Prayer and quiet reflection was to mark the first anniversary today of the mini-bus crash in Kenya that took the lives of three Tauranga people and a Kenyan.
Memories were still too raw among the people who endured the tragedy to sustain a gathering to mark the crash which happened during Bethlehem College's trip to the west Kenya village of Mahanga.
The accident took the lives of 19-year-old college ex-pupil Caitlin Dickson, college parents Brian and Grace Johnston and Kenyan Christopher Mmata.
Caitlin and the Johnstons were part of a 19-strong group from the college that was tasked with building a classroom at Mahanga's Ark Quest Education Centre.
Jennifer Boggiss, whose daughter Anna was one of three people in the car that was travelling ahead of the school van, said the anniversary was being marked in private ways.
Mrs Boggiss said that in years to come there may be more of a gathering to mark the anniversary, but it was still too early for many.
"A lot of them are still dealing with it. Some of them are not ready to do the big gathering."
She said the accident affected everyone in different ways.
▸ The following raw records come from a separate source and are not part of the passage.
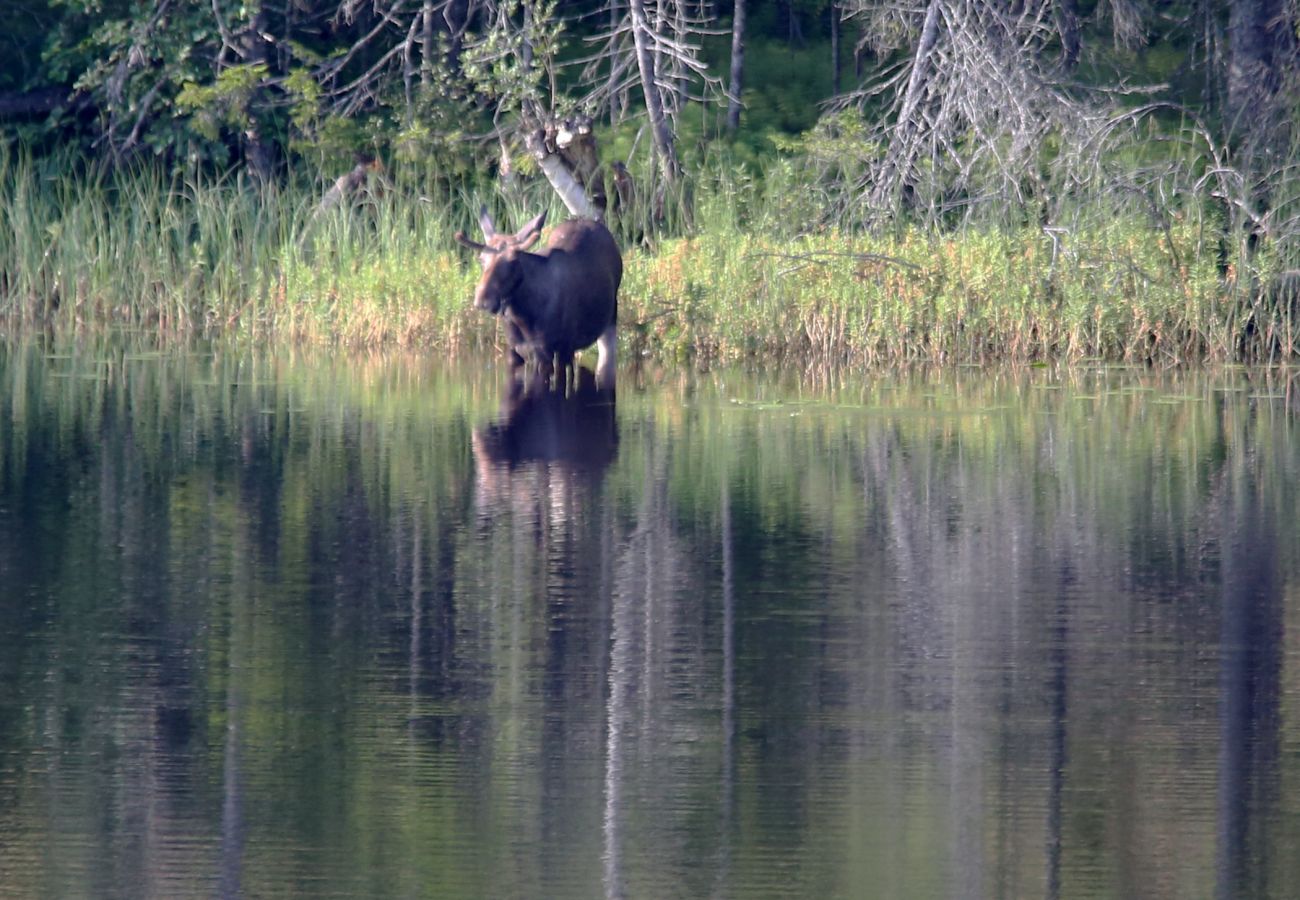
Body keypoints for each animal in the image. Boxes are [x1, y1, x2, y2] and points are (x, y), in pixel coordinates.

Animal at [454, 206, 621, 387]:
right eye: (481, 259)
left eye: (514, 260)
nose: (483, 300)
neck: (521, 315)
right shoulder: (514, 351)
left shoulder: (554, 352)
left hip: (608, 322)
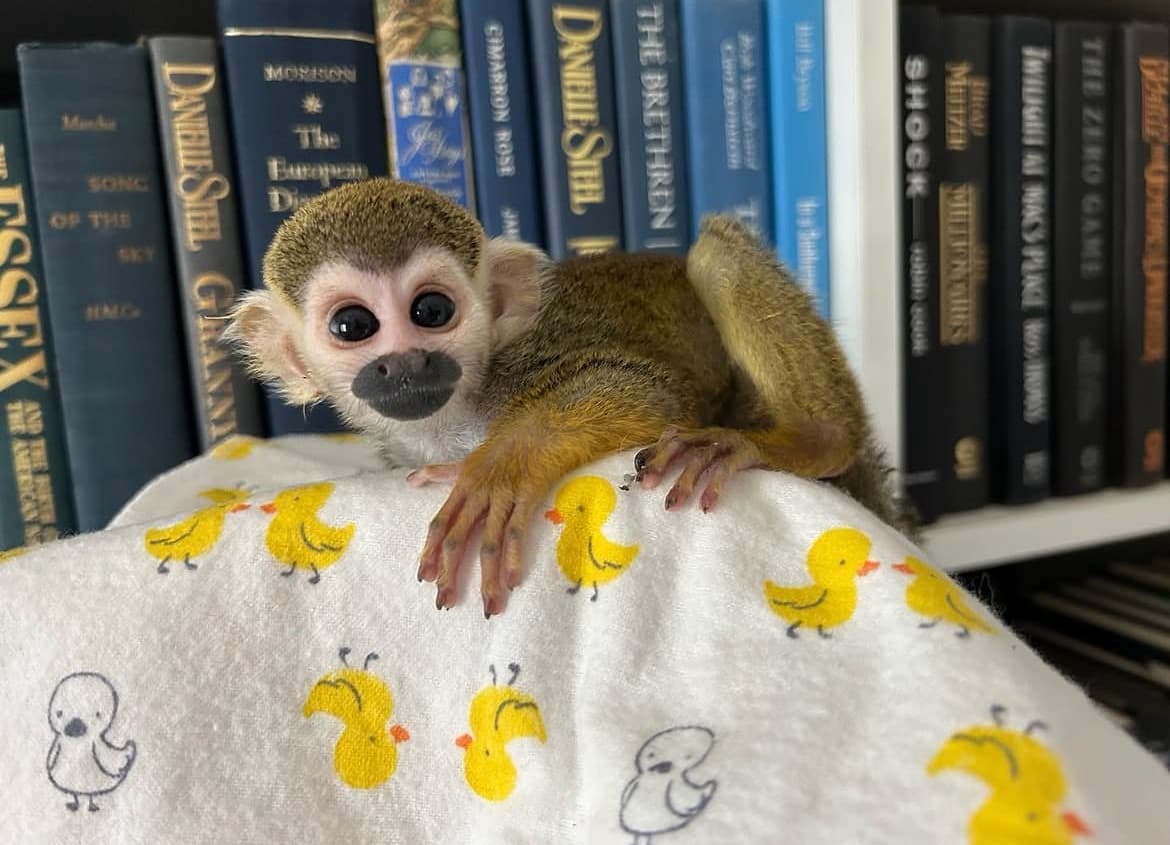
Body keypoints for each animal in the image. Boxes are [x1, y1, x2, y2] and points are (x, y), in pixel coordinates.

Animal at [225, 177, 916, 618]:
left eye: (431, 311)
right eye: (353, 326)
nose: (405, 365)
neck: (456, 414)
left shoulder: (527, 359)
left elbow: (640, 390)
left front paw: (502, 466)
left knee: (716, 253)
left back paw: (813, 438)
Anna had struggled because the crash was basically like a war scene.
As one of the able-bodied people, she did not sleep for the next three days.
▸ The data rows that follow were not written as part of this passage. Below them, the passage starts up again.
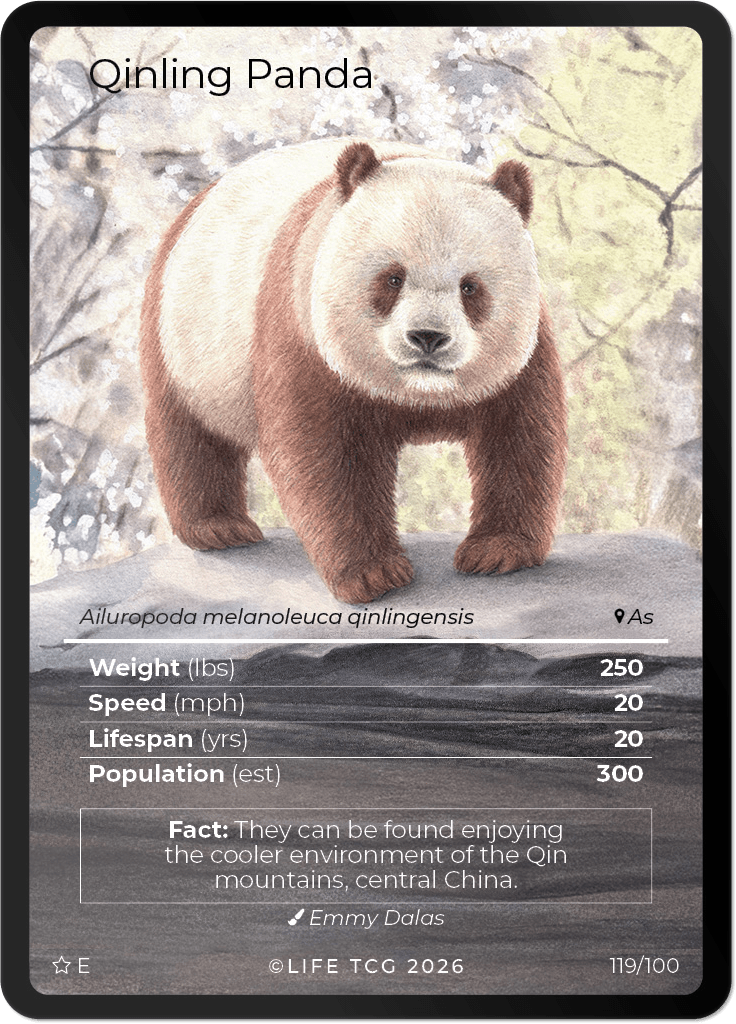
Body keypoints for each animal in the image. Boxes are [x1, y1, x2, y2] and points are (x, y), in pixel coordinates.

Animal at [140, 138, 567, 604]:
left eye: (470, 287)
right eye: (393, 278)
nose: (428, 338)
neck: (417, 393)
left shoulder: (522, 354)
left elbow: (520, 437)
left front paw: (498, 551)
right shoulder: (305, 330)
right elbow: (323, 456)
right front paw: (372, 575)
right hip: (184, 333)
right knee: (188, 433)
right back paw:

Mrs Boggiss said the accident remained an ongoing challenge for her daughter who was getting together with her "support crew" today.
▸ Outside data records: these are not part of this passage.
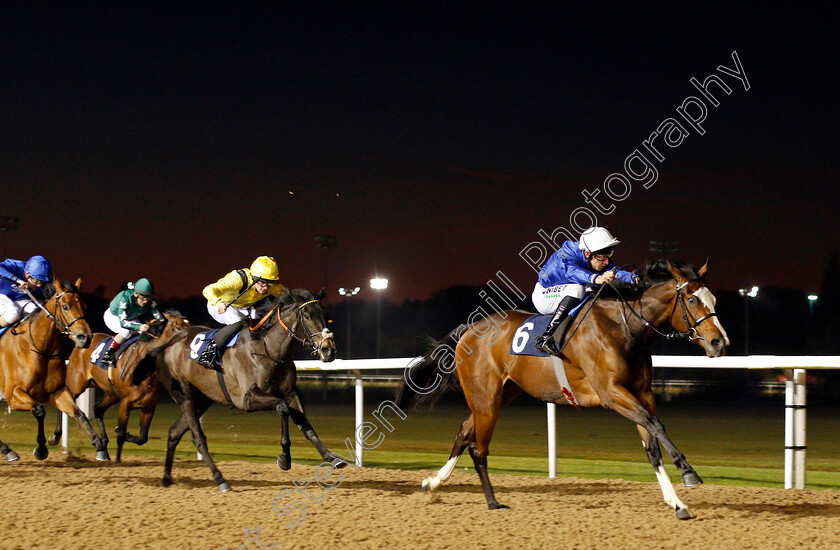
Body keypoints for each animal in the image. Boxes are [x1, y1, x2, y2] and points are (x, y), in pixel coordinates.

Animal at [0, 278, 110, 464]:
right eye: (65, 307)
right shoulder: (13, 395)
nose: (85, 338)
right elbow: (39, 410)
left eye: (85, 306)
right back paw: (7, 450)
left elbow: (79, 413)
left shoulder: (57, 391)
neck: (39, 349)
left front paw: (100, 447)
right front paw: (41, 448)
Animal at [51, 310, 193, 462]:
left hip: (111, 393)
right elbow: (121, 436)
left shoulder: (149, 406)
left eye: (190, 325)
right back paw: (56, 436)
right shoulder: (125, 403)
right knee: (64, 403)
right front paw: (118, 458)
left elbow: (142, 438)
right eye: (178, 327)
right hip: (77, 383)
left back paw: (103, 448)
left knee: (98, 409)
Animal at [139, 288, 342, 492]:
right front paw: (284, 458)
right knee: (198, 438)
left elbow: (305, 425)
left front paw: (331, 457)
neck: (268, 349)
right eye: (307, 316)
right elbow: (282, 408)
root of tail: (165, 345)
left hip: (203, 399)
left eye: (325, 316)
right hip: (184, 395)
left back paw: (166, 478)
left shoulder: (290, 392)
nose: (328, 350)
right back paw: (220, 479)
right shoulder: (247, 399)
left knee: (174, 432)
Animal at [394, 260, 728, 520]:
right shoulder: (611, 393)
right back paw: (491, 502)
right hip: (486, 399)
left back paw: (435, 481)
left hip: (501, 395)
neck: (624, 328)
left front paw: (677, 503)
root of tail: (470, 329)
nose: (719, 342)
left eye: (713, 299)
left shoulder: (642, 393)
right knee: (478, 447)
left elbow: (652, 446)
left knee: (464, 432)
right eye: (692, 300)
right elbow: (655, 424)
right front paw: (689, 472)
Bethlehem Baptist Church which helped in the aftermath of the crash said it would be out today supporting those impacted by the tragedy.
Pastor John Elen from the Greerton Bible Church said church members who were part of the Johnston's extended family were offering special support today.
Meanwhile, the school's scheduled service trip to Kenya this summer was postponed although a private trip was taking place of many of the people involved in the crash. They left before Christmas.
College principal Eoin Crosbie said the trip was not associated with the school.
"The fact they are going to Kenya is for them to go there and probably bring some closure of things that have happened," he said late last year.
College board of trustees chairman Stephen Tetley-Jones said the school had gone through a period of grieving and healing.
The anniversary was not being officially marked by a gathering today because the school was closed for the holidays and it would have been difficult to bring the school's community together.
Mr Crosbie said it had been a difficult year for the school and the end-of-year prize-giving was used as an opportunity to offer some closure.
It was announced at the prize-giving that the family of Caitlin Dickson had created a service award in her memory to be presented each year to a student who reflected Caitlin's qualities.
The first recipient was Year 13 student Sarah Knapp who was also injured in the crash.
The college also named its rugby field Johnston's Sports Field in honour of Brian and Grace Johnston who were foundation parents of the school.
Details of what happened on that rainy day in Kenya were disclosed in the college investigation released two months after the crash.
It said that the group had set off from a visit to the Gavalagi High School at 1pm, following a heavy rainstorm.
It was still raining when a pre-arranged change of drivers took place 10 minutes into the journey, with student David Fellows replacing Mr Mmata. A few minutes later, the van rolled into a ditch.
The van, fitted with seats and seatbelts for 15 people, was carrying 17 people when the accident happened, with most not wearing their seatbelts.
Earlier reports detailed how by January 24, 13 of the uninjured and walking wounded had returned home, leaving six recuperating in Kenya until they were well enough to travel.